South Carolina appellate courts hardly ever resolve an issue that appellants raise for the first time on appeal. The issue must almost always have been “raised and ruled on” in the trial court. But what happens when whether the issue was raised is unclear? The Court of Appeals recently gave the appellant the benefit of the doubt.
Johnson v. Roberts, Op. No. 5535 (S.C. Ct.App. filed February 7, 2018), involves the six-year statute of repose for medical malpractice actions.
Johnson filed suit in 2011 over a series of treatments that she received from December 2003 to June 2008. She argued in the trial court that each treatment was an independent tort such that she could sue on the treatments that occurred within the six-year statute of repose. The trial court disagreed, ruling that the course of treatment was one occurrence which began in 2003. The trial court entered summary judgment for the doctor and hospital on the statute of repose.
Johnson somewhat shifted gears on appeal. She argued on appeal that none of the treatments caused her any identifiable injury until 2009. From there she argued that the statute of repose did not bar claims based on injuries that she had received within the six-year statute of repose from negligent acts that occurred within the six-year statute of repose.
The doctor and hospital complained that Johnson was improperly raising a new issue on appeal.
The Court of Appeals agreed that Johnson’s factual theory on appeal was not identical to the factual theory that she presented to the trial court. The Court of Appeals even agreed that it could not be said that her argument was clearly preserved. The Court then ruled, however, that it also could not be said that her argument was clearly unpreserved.
So what happens when an issue is neither clearly preserved nor clearly unpreserved? The Court gave Johnson the benefit of the doubt.
The Court of Appeals gleaned this rule from Atl. Coast Builders & Contractors, LLC v. Lewis, 398 S.C. 323, 730 S.E.2d 282 (2012). In that case, then Chief Justice Toal stated in a separate opinion that “where the question of issue preservation is subject to multiple interpretations, any doubt should be resolved in favor of preservation.” Id. at 333, 730 S.E.2d at 287. Answering this view, the majority agreed that this “may be good practice” when error preservation is doubtful yet held that the issue at issue “clearly is unpreserved.” Id. at 329, 730 S.E.2d at 285.

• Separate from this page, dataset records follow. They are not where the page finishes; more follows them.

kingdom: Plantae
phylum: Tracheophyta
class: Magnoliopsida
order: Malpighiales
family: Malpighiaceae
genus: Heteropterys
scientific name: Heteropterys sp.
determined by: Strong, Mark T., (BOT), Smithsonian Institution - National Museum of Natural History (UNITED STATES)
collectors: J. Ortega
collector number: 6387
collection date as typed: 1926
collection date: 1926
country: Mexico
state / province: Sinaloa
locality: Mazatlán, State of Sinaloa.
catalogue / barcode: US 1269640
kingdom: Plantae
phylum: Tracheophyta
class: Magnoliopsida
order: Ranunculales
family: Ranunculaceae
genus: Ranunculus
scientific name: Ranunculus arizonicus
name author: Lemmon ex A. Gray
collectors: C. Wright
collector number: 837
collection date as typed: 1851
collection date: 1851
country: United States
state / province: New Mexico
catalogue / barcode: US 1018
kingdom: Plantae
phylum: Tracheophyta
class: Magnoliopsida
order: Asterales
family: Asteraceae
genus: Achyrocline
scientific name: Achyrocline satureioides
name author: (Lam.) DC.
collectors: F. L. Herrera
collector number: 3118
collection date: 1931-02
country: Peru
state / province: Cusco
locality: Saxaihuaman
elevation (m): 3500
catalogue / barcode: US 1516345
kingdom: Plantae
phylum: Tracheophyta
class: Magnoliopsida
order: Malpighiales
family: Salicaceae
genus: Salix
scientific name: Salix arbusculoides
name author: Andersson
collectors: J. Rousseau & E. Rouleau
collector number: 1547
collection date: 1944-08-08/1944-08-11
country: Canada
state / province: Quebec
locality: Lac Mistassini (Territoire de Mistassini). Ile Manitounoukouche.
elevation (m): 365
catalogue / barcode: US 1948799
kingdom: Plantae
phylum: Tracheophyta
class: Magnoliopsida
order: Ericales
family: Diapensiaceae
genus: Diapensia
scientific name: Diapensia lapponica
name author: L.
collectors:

The Court of Appeals has since relied on this dictum to resolve issues when preservation is doubtful. See State v. Williams, 417 S.C. 209, 228-229, 789 S.E.2d 582, 593 (Ct.App. 2016); State v. Jenkins, 408 S.C. 560, 568 n. 7, 759 S.E.2d 759, 763 n. 7 (Ct.App. 2014); State v. Price, 400 S.C. 110, 113-114, 732 S.E.2d 652, 653 (Ct.App. 2012).
So don’t give up hope if your opposing counsel argues that you did not do what you needed to do to raise an issue on appeal. You may be argue that the issue is not “clearly” unpreserved and that you thus get the benefit of the doubt.